Во-вторых, следует выяснить, какой смысл вкладывали приверженцы дефляционного подхода в понятие «метафизика». Среди участников антиметафизического движения мы находим представителей школ, которые часто позициониру-

ют себя как альтернативы друг другу и даже отрицают друг друга. Возможно, и объект «преодоления метафизики» всякий раз был иным.

В-третьих, надлежит выяснить и смысл «метафизического» у П.Ф. Стросона, реконструировав его проект, реабилитирующий идею универсальной логической грамматики языка, и продемонстрировав его приемлемость для решения ряда логико-философских затруднений, связанных с анализом референциальной функции языка. Тем самым будут выявлены методологические и доктринальные новации философа, значимые для расширения потенциала аналитического метода как такового, способные преобразовать аналитическую традицию или вывести данную парадигму на новый уровень развития.

Степень теоретической разработанности проблемы. История аналитического движения не является совсем новым предметом изучения. Попытки конципировать его развитие, классифицировать и оценить его достижения предпринимались многими исследователями, зарубежными и российскими. Имеется даже некоторый фонд классических сочинений, без обращения к которому не обходится ни одна работа, соответствующая данной тематике. Непревзойденной остается монография Т.И. Хилла, посвященная обзору современных эпистемологических воззрений и во многом определяющая образ аналитической философии для русского читателя. Популярны также книги Дж. Пассмора, отличающиеся широтой охвата материала и живостью повествования. Среди отечественных авторов назовем А.Ф. Грязнова и М.С. Козлову, которым удалось не только ввести в наш научный оборот идеи крупнейших западных аналитиков, но и составить собственную четкую историко-философскую концепцию. В этой связи нельзя не упомянуть И.С. Нарского и А.С. Богомолова, советских исследователей, стоящих на позициях марксизма.
══════════════════════════════
Пожалуйста, перескажите короче, в виде списка, абзац отрывка, который начинается словами «Степень теоретической разработанности проблемы», сохранив его основные факты. Материал здесь никак не используется.

# [Исходные данные]
══════════════════════════════
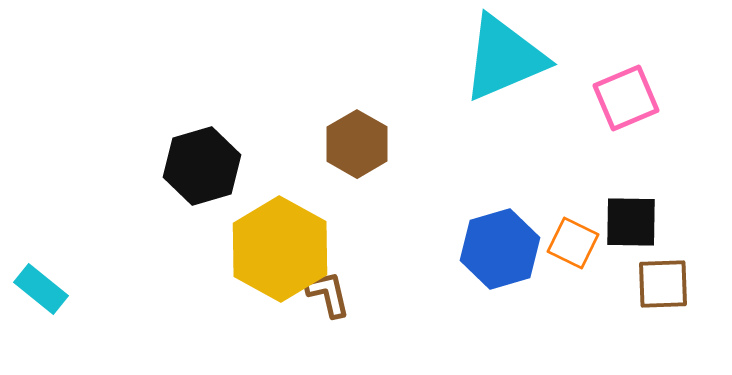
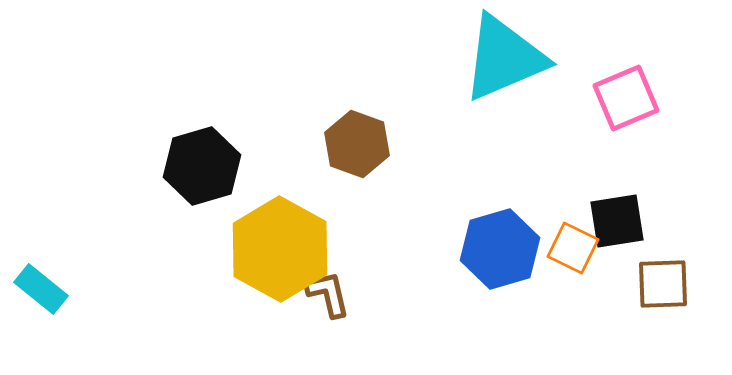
brown hexagon: rotated 10 degrees counterclockwise
black square: moved 14 px left, 1 px up; rotated 10 degrees counterclockwise
orange square: moved 5 px down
══════════════════════════════
# [Ответ]
- История аналитического движения не совсем новый предмет изучения: многие зарубежные и российские исследователи пытались осмыслить его развитие, классифицировать и оценить его достижения.
- Есть фонд классических сочинений, без обращения к которому не обходится ни одна работа по этой теме.
- Непревзойденной остается монография Т.И. Хилла с обзором современных эпистемологических воззрений. Во многом она определяет образ аналитической философии для русского читателя.
- Популярны книги Дж. Пассмора, которые отличаются широтой охвата материала и живостью повествования.
- А.Ф. Грязнов и М.С. Козлова ввели в отечественный научный оборот идеи крупнейших западных аналитиков и составили собственную четкую историко-философскую концепцию.
- Следует упомянуть и советских исследователей-марксистов И.С. Нарского и А.С. Богомолова.